That's why it's so important for the weights to be released to the public ASAP. Even when the original is sued, they can still be passed around in torrents for hobbyists and third-world businessmen to enjoy.
It’s not illegal for a human to look through 71,000 fonts and then creat their own. It can’t be illegal for a human to use a robot to look through the fonts for them.
Oh boy it totally can. I'm not saying it it, but it totally can.
I feel many people (at least on HN) treat laws like programming. There are some similarities, but programmers like to eliminate arbitrary special cases, while lawmakers love to create arbitrary special cases. It's like their only job, really.
It depends on exactly what is learned from looking through them. If you end up copying shapes and segments then there are possible grounds for a lawsuit. If you’re able to determine the rules to make a good font from your analysis, however, then nothing is stopping you from applying them.
Yeah but honestly how much diversity does a font have? You say copying shapes and segments etc, but if you look at a genre of fonts, say scifi ones, they all have very similar features, usually with one big "character" difference (sometimes barely even that).
How is it possible to create something 100% unique when it's meant to fill a particular genre? The genre exists because it's a group of similar things.
I’ve tried out some work on generating vector fonts too, in the format of Bezier curves and a seq2seq model. The problem was that fonts outputted by ML models were imprecise. Lines were not perfectly parallel, corners were at 89°, and curves were kinked. It’s not too difficult to get fonts that look good enough, but the imperfections are glaring as fonts are normally perfectly precise. These imperfections are evident in OP’s output too, and in my opinion make these types of models unusable for actual typesetting.

[Exercise requirements]
1. In the font discussion, copy the passage between "Oh boy it totally" and "from applying them.", inclusive.
2. Why does the font discussion say that machine-learning models for generating vector fonts are unusable for actual typesetting?

[Entries provided]
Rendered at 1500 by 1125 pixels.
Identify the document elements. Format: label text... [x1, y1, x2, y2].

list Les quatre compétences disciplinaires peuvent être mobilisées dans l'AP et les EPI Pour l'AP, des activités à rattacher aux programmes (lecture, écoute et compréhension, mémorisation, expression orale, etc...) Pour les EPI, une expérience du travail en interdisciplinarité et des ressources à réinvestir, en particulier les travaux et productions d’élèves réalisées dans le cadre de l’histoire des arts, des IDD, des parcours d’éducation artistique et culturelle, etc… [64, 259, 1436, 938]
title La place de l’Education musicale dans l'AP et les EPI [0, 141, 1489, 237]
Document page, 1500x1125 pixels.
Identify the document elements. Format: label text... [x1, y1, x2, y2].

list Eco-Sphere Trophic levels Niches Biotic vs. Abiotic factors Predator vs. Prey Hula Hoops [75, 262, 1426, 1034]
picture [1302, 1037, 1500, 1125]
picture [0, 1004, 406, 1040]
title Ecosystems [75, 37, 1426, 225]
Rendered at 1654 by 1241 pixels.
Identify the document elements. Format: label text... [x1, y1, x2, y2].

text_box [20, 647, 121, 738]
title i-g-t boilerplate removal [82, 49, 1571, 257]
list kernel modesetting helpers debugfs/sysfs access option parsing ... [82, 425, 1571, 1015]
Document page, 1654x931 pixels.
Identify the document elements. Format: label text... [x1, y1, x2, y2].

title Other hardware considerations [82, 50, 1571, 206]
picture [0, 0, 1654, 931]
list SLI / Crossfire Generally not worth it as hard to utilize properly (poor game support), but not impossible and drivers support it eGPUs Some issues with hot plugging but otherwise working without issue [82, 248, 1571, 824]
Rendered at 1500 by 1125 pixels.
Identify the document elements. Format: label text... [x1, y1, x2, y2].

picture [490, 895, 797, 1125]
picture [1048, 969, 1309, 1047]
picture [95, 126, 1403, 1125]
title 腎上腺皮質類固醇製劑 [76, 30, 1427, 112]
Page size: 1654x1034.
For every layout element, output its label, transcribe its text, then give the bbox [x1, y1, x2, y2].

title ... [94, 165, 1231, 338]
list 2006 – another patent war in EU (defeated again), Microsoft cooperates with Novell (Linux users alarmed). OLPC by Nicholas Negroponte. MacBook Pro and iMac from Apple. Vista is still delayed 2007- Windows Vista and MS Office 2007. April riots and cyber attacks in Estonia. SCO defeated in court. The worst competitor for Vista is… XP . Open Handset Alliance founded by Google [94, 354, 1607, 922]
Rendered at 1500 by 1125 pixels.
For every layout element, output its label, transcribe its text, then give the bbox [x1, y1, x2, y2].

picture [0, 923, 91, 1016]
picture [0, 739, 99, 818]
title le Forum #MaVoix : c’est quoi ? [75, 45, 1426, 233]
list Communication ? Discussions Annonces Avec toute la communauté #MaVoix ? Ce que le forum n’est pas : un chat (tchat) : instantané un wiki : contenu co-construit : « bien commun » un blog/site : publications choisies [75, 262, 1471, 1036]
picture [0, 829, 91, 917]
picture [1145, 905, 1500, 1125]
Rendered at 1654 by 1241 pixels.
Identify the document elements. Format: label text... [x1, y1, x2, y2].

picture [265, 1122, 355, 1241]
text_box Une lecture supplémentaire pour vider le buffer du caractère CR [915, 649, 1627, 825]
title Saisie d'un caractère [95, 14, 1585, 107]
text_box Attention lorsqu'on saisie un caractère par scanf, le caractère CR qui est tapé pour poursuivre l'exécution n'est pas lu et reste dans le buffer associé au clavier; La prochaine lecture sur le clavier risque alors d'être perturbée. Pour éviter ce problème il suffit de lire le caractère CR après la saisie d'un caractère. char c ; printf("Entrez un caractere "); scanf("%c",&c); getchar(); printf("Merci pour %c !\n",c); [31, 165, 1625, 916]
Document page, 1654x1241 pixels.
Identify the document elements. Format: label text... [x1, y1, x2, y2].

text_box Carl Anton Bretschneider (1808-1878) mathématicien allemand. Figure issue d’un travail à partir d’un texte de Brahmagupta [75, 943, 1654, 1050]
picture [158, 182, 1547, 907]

[Task results]
1.
Oh boy it totally can. I'm not saying it it, but it totally can.
I feel many people (at least on HN) treat laws like programming. There are some similarities, but programmers like to eliminate arbitrary special cases, while lawmakers love to create arbitrary special cases. It's like their only job, really.
It depends on exactly what is learned from looking through them. If you end up copying shapes and segments then there are possible grounds for a lawsuit. If you’re able to determine the rules to make a good font from your analysis, however, then nothing is stopping you from applying them.

2. The fonts these models produce are imprecise: lines are not perfectly parallel, corners come out at 89°, and curves are kinked. Fonts are normally perfectly precise, so these flaws are glaring.